The first big purchase was a loveseat
“Once I assembled it and got it onto our patio, I added from there,” she said.
She was careful to space out the purchases per paycheck to avoid adding any debt and took advantage of clearance and holiday sales where possible.
“I’m thankful and blessed to have not been affected by layoffs or downsizing due to the pandemic but the world is not out of the woods yet and I’m being extra credit conscious during these unpredictable times,” she said.
Adopting some tech strategies (iterating and troubleshooting) helped determine the next purchases — a coffee table and a faux grass area rug
Wanting to avoid buying a bunch of items at once that might not fit or work as well as she hoped, O’Neill spaced her purchases apart and iterated to find solutions to address obstacles that popped up.

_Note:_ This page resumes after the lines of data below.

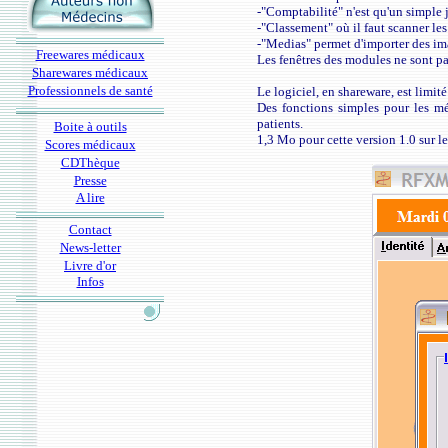
-"Comptabilité" n'est qu'un simple j
-"Classement" où il faut scanner les
-"Medias" permet d'importer des im
Freewares médicaux
Les fenêtres des modules ne sont pa
Sharewares médicaux
Professionnels de santé
Le logiciel, en shareware, est limité
Des fonctions simples pour les méd
patients.
Boite à outils
1,3 Mo pour cette version 1.0 sur l
Scores médicaux
CDThèque
Presse
A lire
Contact
News-letter
Livre d'or
Infos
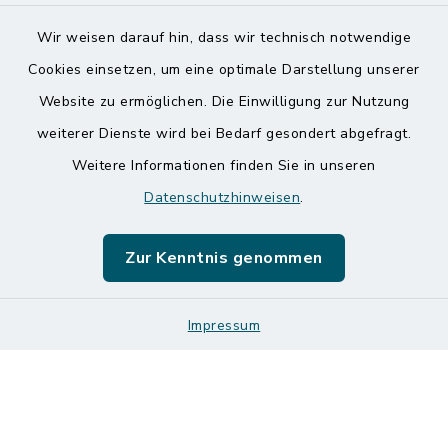
Wir weisen darauf hin, dass wir technisch notwendige
Kontakt
Cookies einsetzen, um eine optimale Darstellung unserer
Website zu ermöglichen. Die Einwilligung zur Nutzung
Barrierefreiheit
weiterer Dienste wird bei Bedarf gesondert abgefragt.
Weitere Informationen finden Sie in unseren
Datenschutz
Datenschutzhinweisen
.
Impressum
Zur Kenntnis genommen
Sitemap
Logos und Designmanual
Impressum
Cookie-Einstellungen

She bought the coffee table pictured above from Wayfair (for about $US140) to provide a place for her laptop and water bottle to be able to comfortably get work done.

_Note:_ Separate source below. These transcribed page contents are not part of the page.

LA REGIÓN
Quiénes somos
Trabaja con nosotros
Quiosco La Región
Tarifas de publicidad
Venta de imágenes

And, after working at the coffee table, she discovered the wood balcony floor would get overheated, so she bought two faux-grass area rugs for a total of about $US130 to address that issue.
These also added to the “outdoor nature feel” she was after.
One of the unexpected rituals she now enjoys that she never had before the pandemic is cooking and eating breakfast on her balcony on a weekday.
Little by little, she added in an umbrella and umbrella stand for protection from the sun and an oversized chair for when she and her roommate both worked outside – all for about $US800.
With shopping in person a challenge, O’Neill said she spent a lot of time reading user reviews and avoided bigger-ticket options when there were no or only a limited number of reviews available.
“I read the positive ones, the bad ones, and many of them in the middle to get the best sense of the pros and cons before hitting the ‘buy’ button,” she explained.
The after: The complete patio transformation
In the five months since the two roommates started updating their balcony, O’Neill said the two purchases she’s gotten the most mileage out of have been the umbrella and the lights.
“Now in the summer months, the umbrella has allowed us to spend even more time outside without getting burned or too hot,” she said. “It also prevents our laptops from getting overheated when we try to work outside. The cooler temperature under it has been so lovely and refreshing, especially during this heatwave, when there is a light breeze.”
As for the lights, she appreciates that they’re durable and haven’t broken, despite how windy it gets in the city.
“Those two purchases have allowed us to get so much more use out of all the other purchases, so we can stay outside longer while still maintaining our social distance,” she explained.
Reading and listening to music have been some of the main ways O’Neill has spent time on her patio now that it’s her urban oasis.
Even O’Neill’s cat Jasper has enjoyed the outdoor space.
“He loves lounging on the loveseat and the coffee table while we’re out there. But only if it isn’t windy,” she said. “He’s the literal definition of a scaredy cat having been an indoor cat his whole life, so an invisible gust of wind is a dealbreaker for him.”
“We’ve had DJ live-stream dance parties, some Brene Brown reading sessions, and also some vitamin-D sun-worshiping sessions that also featured our favourite tunes,” said O’Neill.
O’Neill and her roommate even joined their next door neighbours, who have a high-resolution projector, for an outdoor screening.
“They projected an episode of Glee on the fence in the backyard and we were all able to watch from our respective outdoor spaces and still keep our distance safely,” she said.
In all, completing the balcony transformation has been worth it.
“It has helped with those ‘claustrophobic’ feelings, allowing us to get air and sun and a nice breeze while still being able to maintain social distancing,” O’Neill said.
And not taking it all on at once has made it easier from a financial standpoint, she added, explaining that she didn’t want to rack up credit card expenses during a pandemic and potentially get herself in a hole.
“We just kept iterating until we found what worked for us.”